Me as "Maurice" in Lord of the Flies
I am a huge advocate for unschooling, as I’m sure you can gather if you have read very many of my pieces. Wikipedia defines “unschooling” as a term coined in the 1970s by radical educator John Holt, representing…

A range of educational philosophies and practices centered on allowing children to learn through their natural life experiences, including play, game play, household responsibilities, work experience, and social interaction, rather than through a more traditional school curriculum. There are some who find it controversial. Unschooling encourages exploration of activities, often initiated by the children themselves, facilitated by the adults. Unschooling differs from conventional schooling principally in the thesis that standard curricula and conventional grading methods, as well as other features of traditional schooling, are counterproductive to the goal of maximizing the education of each child.

It was a continuing mid-life crisis some five years ago that inspired me to take a long and thoughtful look at (including muster the discipline to write about) my life’s experiences in my first five decades. How could I best leverage all that hair-graying and wrinkle-producing experience as some sort of wisdom as I looked forward to my purpose in the decades (hopefully) ahead?

A main theme emerging from that retro gaze and ponder was identifying the real mechanisms of human development, first looking at my own from young child to young adult and later the same for our two (now young adult) kids. What I saw from my own young life (and echoed by my witness of my kids) was that most of my significant developmental experiences were by Holt’s definition “unschooling”, because they happened outside of school.

In school I mainly learned about things, some of those things were interesting to me, but much of it lacked any context in my life and was not (and as Holt pithily notes is forgotten by the good students only after rather than before the test). There are some notable exceptions of course, including learning how to do many sorts of abstract math problems and proofs. But again lacking any real life context for applying these skills they were soon forgotten as well.

PARTS OF THE EXERCISE.
**1.** Who coined the term "unschooling," according to the unschooling essay?
**2.** Please list the natural life experiences through which, according to the unschooling essay, children are allowed to learn.

STORED ROWS.
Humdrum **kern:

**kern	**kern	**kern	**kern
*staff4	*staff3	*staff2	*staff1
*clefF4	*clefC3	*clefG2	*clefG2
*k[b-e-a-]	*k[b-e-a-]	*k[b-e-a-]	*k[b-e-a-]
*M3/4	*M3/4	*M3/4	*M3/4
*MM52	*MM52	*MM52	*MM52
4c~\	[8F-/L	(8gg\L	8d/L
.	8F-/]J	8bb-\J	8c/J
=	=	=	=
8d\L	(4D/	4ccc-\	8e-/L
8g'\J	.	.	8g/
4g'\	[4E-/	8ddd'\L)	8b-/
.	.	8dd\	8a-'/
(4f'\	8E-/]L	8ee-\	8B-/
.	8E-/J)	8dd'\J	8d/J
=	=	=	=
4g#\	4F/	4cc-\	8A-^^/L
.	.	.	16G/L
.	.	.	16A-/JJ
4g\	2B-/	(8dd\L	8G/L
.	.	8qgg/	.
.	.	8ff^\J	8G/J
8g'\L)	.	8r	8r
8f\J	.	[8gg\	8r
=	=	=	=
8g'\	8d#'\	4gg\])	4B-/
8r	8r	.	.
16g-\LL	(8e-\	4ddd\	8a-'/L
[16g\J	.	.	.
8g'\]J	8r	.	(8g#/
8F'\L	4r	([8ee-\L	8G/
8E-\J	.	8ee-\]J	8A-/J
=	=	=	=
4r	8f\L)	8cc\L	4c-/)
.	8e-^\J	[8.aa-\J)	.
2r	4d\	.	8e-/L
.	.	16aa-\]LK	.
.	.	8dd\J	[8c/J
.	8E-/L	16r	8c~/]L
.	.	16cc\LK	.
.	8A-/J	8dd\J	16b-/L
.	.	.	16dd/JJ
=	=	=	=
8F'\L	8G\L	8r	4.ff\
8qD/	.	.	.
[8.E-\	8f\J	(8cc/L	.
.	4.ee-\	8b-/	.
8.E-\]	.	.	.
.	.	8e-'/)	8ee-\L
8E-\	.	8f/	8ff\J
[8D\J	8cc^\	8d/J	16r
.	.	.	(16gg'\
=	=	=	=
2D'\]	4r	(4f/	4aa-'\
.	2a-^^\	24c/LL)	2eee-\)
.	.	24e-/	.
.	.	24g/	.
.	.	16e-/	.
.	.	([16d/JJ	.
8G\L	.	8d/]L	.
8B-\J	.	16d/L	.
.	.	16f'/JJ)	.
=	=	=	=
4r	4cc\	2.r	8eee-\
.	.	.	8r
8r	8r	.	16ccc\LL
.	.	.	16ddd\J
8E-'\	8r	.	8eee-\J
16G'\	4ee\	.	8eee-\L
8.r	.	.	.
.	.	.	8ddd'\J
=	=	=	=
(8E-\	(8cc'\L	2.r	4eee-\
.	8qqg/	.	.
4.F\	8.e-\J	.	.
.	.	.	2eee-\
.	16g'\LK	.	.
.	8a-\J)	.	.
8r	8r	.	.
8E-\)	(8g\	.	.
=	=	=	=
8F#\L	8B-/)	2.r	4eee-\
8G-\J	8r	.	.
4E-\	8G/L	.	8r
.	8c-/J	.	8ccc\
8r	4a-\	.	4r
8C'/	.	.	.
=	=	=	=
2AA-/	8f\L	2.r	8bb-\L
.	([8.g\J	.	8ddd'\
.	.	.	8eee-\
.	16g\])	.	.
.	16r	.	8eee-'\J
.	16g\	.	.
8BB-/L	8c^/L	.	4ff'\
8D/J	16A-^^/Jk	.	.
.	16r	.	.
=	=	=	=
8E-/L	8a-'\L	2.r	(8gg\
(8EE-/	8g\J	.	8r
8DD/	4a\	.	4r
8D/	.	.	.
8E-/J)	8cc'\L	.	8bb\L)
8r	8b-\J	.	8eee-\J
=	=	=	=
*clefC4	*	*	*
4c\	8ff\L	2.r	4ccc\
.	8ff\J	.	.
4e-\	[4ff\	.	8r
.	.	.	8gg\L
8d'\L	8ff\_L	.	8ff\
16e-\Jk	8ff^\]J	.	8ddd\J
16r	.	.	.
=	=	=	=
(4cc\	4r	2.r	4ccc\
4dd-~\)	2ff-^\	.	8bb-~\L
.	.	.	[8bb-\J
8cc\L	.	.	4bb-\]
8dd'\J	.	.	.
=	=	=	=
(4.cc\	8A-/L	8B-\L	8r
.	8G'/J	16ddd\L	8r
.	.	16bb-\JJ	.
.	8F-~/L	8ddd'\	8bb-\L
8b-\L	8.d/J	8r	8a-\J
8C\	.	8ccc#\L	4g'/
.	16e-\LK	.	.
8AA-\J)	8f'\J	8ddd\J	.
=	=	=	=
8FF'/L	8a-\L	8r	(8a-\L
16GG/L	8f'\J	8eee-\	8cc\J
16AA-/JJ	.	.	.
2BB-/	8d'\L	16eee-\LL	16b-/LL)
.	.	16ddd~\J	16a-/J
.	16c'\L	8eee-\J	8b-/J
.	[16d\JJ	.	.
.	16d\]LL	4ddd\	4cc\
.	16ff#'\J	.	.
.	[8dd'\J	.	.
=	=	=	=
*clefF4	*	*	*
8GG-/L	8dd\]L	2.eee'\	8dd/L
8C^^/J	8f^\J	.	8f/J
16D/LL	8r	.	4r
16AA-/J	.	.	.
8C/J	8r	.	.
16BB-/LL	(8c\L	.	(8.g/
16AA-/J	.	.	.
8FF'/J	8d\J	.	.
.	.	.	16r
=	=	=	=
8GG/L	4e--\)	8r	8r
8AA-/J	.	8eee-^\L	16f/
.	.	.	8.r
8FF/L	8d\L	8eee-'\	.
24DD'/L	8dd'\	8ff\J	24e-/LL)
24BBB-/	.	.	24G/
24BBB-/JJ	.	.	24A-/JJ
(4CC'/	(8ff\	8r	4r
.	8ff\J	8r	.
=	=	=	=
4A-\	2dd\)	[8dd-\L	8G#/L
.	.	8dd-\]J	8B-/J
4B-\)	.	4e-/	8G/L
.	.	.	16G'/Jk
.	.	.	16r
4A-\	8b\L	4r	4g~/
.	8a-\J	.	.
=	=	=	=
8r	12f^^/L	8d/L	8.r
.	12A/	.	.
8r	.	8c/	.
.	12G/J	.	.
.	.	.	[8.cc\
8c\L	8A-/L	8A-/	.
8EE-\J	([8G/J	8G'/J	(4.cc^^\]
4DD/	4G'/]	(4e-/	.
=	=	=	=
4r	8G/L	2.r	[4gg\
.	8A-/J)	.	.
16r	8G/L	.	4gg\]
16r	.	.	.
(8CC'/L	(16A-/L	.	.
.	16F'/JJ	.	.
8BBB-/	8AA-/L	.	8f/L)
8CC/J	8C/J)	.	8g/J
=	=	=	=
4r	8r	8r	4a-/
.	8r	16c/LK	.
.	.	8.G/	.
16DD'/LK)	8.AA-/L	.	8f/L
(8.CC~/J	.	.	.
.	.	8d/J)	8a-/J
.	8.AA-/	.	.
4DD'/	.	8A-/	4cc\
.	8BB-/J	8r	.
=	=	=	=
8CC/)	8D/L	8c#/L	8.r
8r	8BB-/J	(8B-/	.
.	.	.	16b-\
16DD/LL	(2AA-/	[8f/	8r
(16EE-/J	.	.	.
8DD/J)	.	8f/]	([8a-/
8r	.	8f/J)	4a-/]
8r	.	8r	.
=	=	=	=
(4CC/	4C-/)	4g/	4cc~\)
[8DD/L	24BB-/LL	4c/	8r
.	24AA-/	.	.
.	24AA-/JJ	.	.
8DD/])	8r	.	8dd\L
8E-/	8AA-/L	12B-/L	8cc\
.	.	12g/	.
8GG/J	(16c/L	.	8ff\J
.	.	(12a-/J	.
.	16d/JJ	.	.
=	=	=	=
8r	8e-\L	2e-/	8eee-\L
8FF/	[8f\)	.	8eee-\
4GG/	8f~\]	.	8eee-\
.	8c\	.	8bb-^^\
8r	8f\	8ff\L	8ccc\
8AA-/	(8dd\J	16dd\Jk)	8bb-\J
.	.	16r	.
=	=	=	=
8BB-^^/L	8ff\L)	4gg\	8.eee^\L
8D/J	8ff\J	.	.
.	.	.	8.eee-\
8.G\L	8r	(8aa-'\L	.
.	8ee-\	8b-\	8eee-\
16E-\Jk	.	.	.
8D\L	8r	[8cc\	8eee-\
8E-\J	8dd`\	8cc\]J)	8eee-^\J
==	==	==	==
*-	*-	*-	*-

SOLUTION LIST.
**1.** John Holt, a radical educator.

**2.** Play, game play, household responsibilities, work experience, social interaction